JW: No, you’re absolutely right. The entire cast was changed, but the changing of the cast was because over the years of touring from 2006, I was starting to get a feel for how audiences were responding to it. And in the era, when I released The War of the Worlds it was the era of the black vinyl disc. So there’s sort of a maximum amount of sound that you could get on each side of a disc. Whereas digital technology, DVDs, and of course live performance, there is no limit, so I started adding back some of the original script that we didn’t have the ability to keep on the original double album, some of it was even edited out of Richard Burton’s part. And so we expanded it out, and therefore, recasting became essential. And with it came Liam, and I feel like I’ve struck gold twice between him and originally with Richard Burton. At the same time, many of the sounds I reinterpreted from the point of view of the world of 2012 music, musically, but the heart and soul of it is still The War of the Worlds. And I think because it doesn’t have a sound that says “all right, that’s like a dance track from name-a-year”. It’s not that we don’t use say in certain pieces, club grooves. But those are the things that I have sort of touched on as the years have changed even right up to now.

And I mean, obviously, that was then, and that’s sort of been the framework, I would imagine for the show, basically, ever since from that musical standpoint. Do you think there’s ever a scenario where you go back again in the future and tinker with it more, or is The New Generation closer to being the definitive now, of what The War of the Worlds sounds like, modern day?

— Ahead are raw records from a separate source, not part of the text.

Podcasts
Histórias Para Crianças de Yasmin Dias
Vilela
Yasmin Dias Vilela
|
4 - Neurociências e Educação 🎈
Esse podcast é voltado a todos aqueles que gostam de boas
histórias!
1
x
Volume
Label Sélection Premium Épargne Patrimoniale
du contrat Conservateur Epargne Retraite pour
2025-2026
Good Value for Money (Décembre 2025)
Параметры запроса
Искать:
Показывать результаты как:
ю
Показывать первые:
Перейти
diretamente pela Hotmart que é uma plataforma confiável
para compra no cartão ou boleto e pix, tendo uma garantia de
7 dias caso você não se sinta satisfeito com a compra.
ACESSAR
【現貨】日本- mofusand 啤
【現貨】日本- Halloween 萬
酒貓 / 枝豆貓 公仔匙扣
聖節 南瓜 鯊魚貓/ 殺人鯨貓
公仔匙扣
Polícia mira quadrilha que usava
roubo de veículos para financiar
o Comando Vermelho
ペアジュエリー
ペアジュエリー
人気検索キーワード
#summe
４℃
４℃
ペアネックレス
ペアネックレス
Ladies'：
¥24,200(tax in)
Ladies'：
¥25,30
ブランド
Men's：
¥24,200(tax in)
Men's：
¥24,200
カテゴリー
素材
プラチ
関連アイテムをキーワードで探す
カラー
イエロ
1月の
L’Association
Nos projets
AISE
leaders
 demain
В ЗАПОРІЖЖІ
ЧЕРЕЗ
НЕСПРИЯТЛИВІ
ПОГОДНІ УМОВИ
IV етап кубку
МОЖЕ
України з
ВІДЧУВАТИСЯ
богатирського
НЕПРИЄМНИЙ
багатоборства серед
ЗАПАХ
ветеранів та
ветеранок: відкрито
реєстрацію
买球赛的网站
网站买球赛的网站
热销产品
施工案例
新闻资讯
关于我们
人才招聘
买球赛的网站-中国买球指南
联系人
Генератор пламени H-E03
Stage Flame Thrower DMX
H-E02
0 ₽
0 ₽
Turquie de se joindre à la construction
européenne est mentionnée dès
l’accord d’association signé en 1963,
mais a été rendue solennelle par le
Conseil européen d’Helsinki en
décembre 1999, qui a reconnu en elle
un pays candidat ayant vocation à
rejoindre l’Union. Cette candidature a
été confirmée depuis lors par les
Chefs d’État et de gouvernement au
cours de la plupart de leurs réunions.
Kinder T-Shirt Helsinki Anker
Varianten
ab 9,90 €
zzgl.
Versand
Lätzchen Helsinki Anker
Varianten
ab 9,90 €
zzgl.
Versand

JW: I think while I’m still breathing, no, because I’m always going to tinker with stuff. So I think that’s the most straightforward answer, I can give you on that one. 

I guess my next question would be, obviously, this is coming out coming over again, in the start to the middle of next year – do you have much in the pipeline past that, be it The War of the Worlds or the various other things you do? Or is it just full focus on this for the forseeable future?

JW: Not by intent, but the Martians have sort of taken over my life since we started touring, because of new productions and a new one, in fact, opens tomorrow night in London. It’s called The War of the Worlds: The Immersive Experience, and it’s a completely different way of presenting my musical version, but it really encompasses you, you’re  totally immersed as an audience. You travel through two hours of different rooms, and you go up, you go down, you go through every sort of human experience you can imagine, while the music is setting the tone, and the songs and all that. These things are continually coming along, but I I do take on occasionally a new project, because there’s a moment in time when I can do that. So, I’m always keen to but the Martians and I seem to have been going down a long path together for for some time now.

I mean, that’s virtually me running out of questions here, because you give such incredible answers…

JW: Thank you. Great fun talking to you. 

I just want to cap this off in the way I normally do for all interviews, which is to sort of open the floor a bit. Is there any message you’d like to give to the readers of Rock Sins who might be fans of the album, or thinking about coming out to the tour next year?

JW: Gosh, anybody who comes to see the show, I just hope you have the night of a lifetime. It won’t be for lack of our effort to entertain you and to take you into another place for those two and a half hours. Anybody who just knows about the album or is hearing about it for the first time. I hope you’ll be captured by it, and to anybody that has just given me great support over the years, thank you.

And watch out for the heat ray, right?

JW: Yeah! *laughs* Just let me know. I’ll teach you how to duck and dive!

Like I say, I look forward to hopefully catching it as soon as it’s back on the road.

JW: I look forward to it and I hope we get to meet. Good luck to you again. Cheers!